**TASK:**
For this exercise, reproduce the entries below exactly, but only from the line containing "March 23, 2022" through the line containing "The Digital Markets Act (DMA)", both included.

===== DATA SECTION

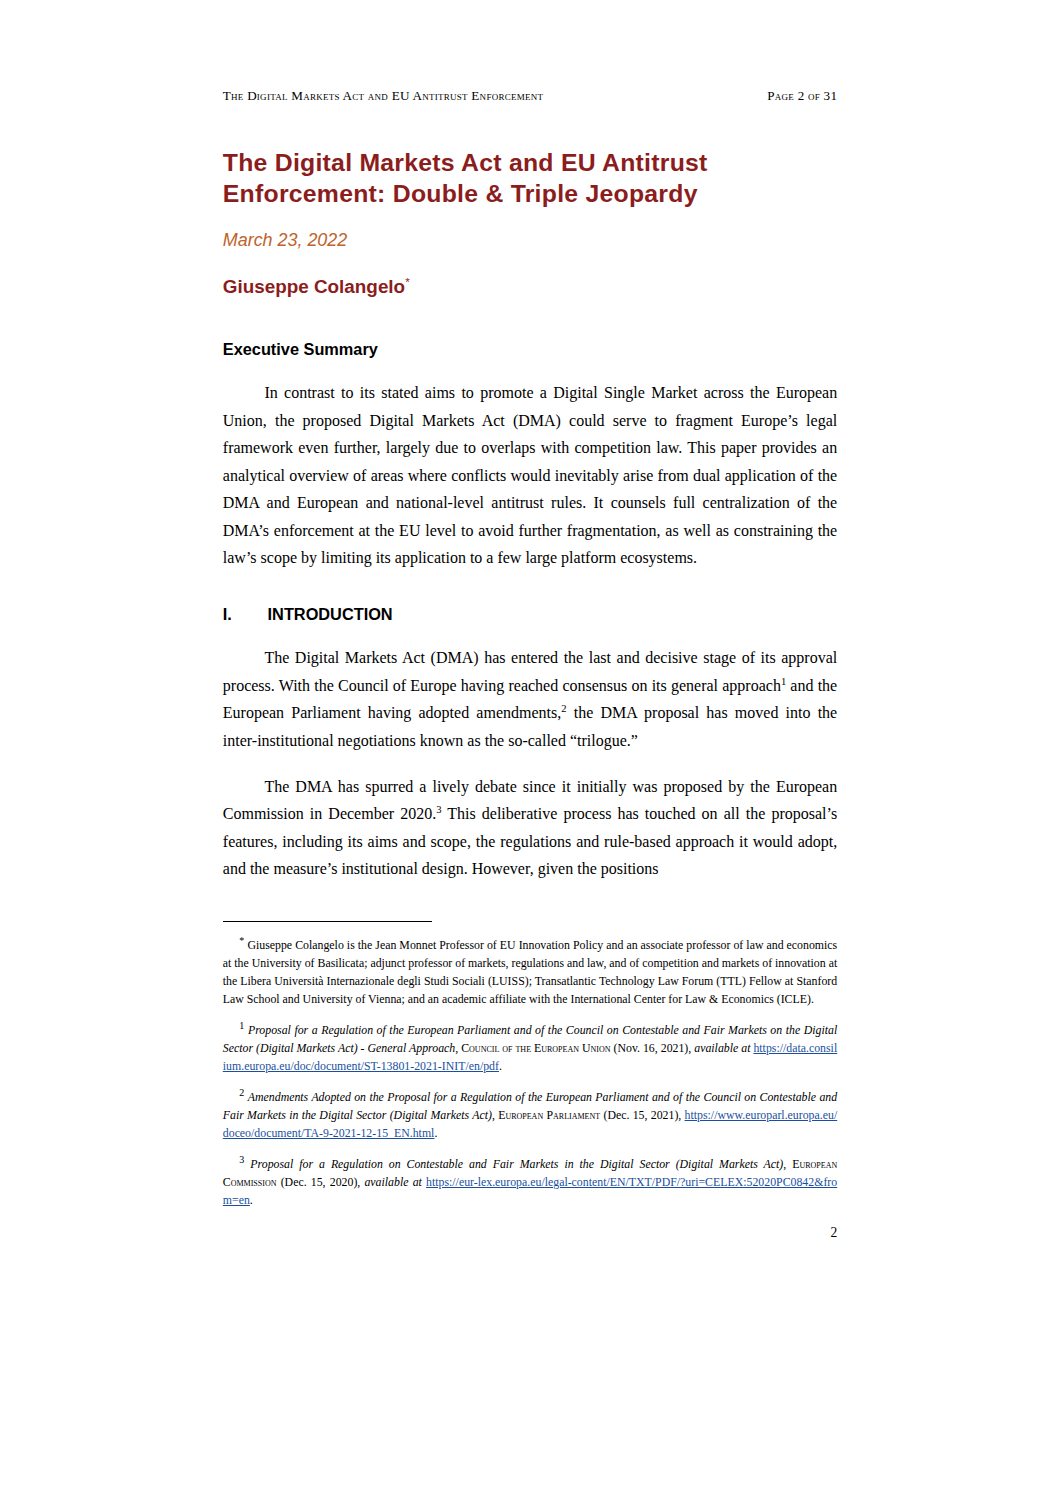The Digital Markets Act and EU Antitrust Enforcement Page 2 of 31
The Digital Markets Act and EU Antitrust Enforcement: Double & Triple Jeopardy
March 23, 2022
Giuseppe Colangelo*
Executive Summary
In contrast to its stated aims to promote a Digital Single Market across the European Union, the proposed Digital Markets Act (DMA) could serve to fragment Europe’s legal framework even further, largely due to overlaps with competition law. This paper provides an analytical overview of areas where conflicts would inevitably arise from dual application of the DMA and European and national-level antitrust rules. It counsels full centralization of the DMA’s enforcement at the EU level to avoid further fragmentation, as well as constraining the law’s scope by limiting its application to a few large platform ecosystems.
I. INTRODUCTION
The Digital Markets Act (DMA) has entered the last and decisive stage of its approval process. With the Council of Europe having reached consensus on its general approach1 and the European Parliament having adopted amendments,2 the DMA proposal has moved into the inter-institutional negotiations known as the so-called “trilogue.”
The DMA has spurred a lively debate since it initially was proposed by the European Commission in December 2020.3 This deliberative process has touched on all the proposal’s features, including its aims and scope, the regulations and rule-based approach it would adopt, and the measure’s institutional design. However, given the positions
* Giuseppe Colangelo is the Jean Monnet Professor of EU Innovation Policy and an associate professor of law and economics at the University of Basilicata; adjunct professor of markets, regulations and law, and of competition and markets of innovation at the Libera Università Internazionale degli Studi Sociali (LUISS); Transatlantic Technology Law Forum (TTL) Fellow at Stanford Law School and University of Vienna; and an academic affiliate with the International Center for Law & Economics (ICLE).
1 Proposal for a Regulation of the European Parliament and of the Council on Contestable and Fair Markets on the Digital Sector (Digital Markets Act) - General Approach, Council of the European Union (Nov. 16, 2021), available at https://data.consilium.europa.eu/doc/document/ST-13801-2021-INIT/en/pdf.
2 Amendments Adopted on the Proposal for a Regulation of the European Parliament and of the Council on Contestable and Fair Markets in the Digital Sector (Digital Markets Act), European Parliament (Dec. 15, 2021), https://www.europarl.europa.eu/doceo/document/TA-9-2021-12-15_EN.html.
3 Proposal for a Regulation on Contestable and Fair Markets in the Digital Sector (Digital Markets Act), European Commission (Dec. 15, 2020), available at https://eur-lex.europa.eu/legal-content/EN/TXT/PDF/?uri=CELEX:52020PC0842&from=en.
2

==========

**SOLUTION TO THIS EXERCISE:**
March 23, 2022
Giuseppe Colangelo*
Executive Summary
In contrast to its stated aims to promote a Digital Single Market across the European Union, the proposed Digital Markets Act (DMA) could serve to fragment Europe’s legal framework even further, largely due to overlaps with competition law. This paper provides an analytical overview of areas where conflicts would inevitably arise from dual application of the DMA and European and national-level antitrust rules. It counsels full centralization of the DMA’s enforcement at the EU level to avoid further fragmentation, as well as constraining the law’s scope by limiting its application to a few large platform ecosystems.
I. INTRODUCTION
The Digital Markets Act (DMA) has entered the last and decisive stage of its approval process. With the Council of Europe having reached consensus on its general approach1 and the European Parliament having adopted amendments,2 the DMA proposal has moved into the inter-institutional negotiations known as the so-called “trilogue.”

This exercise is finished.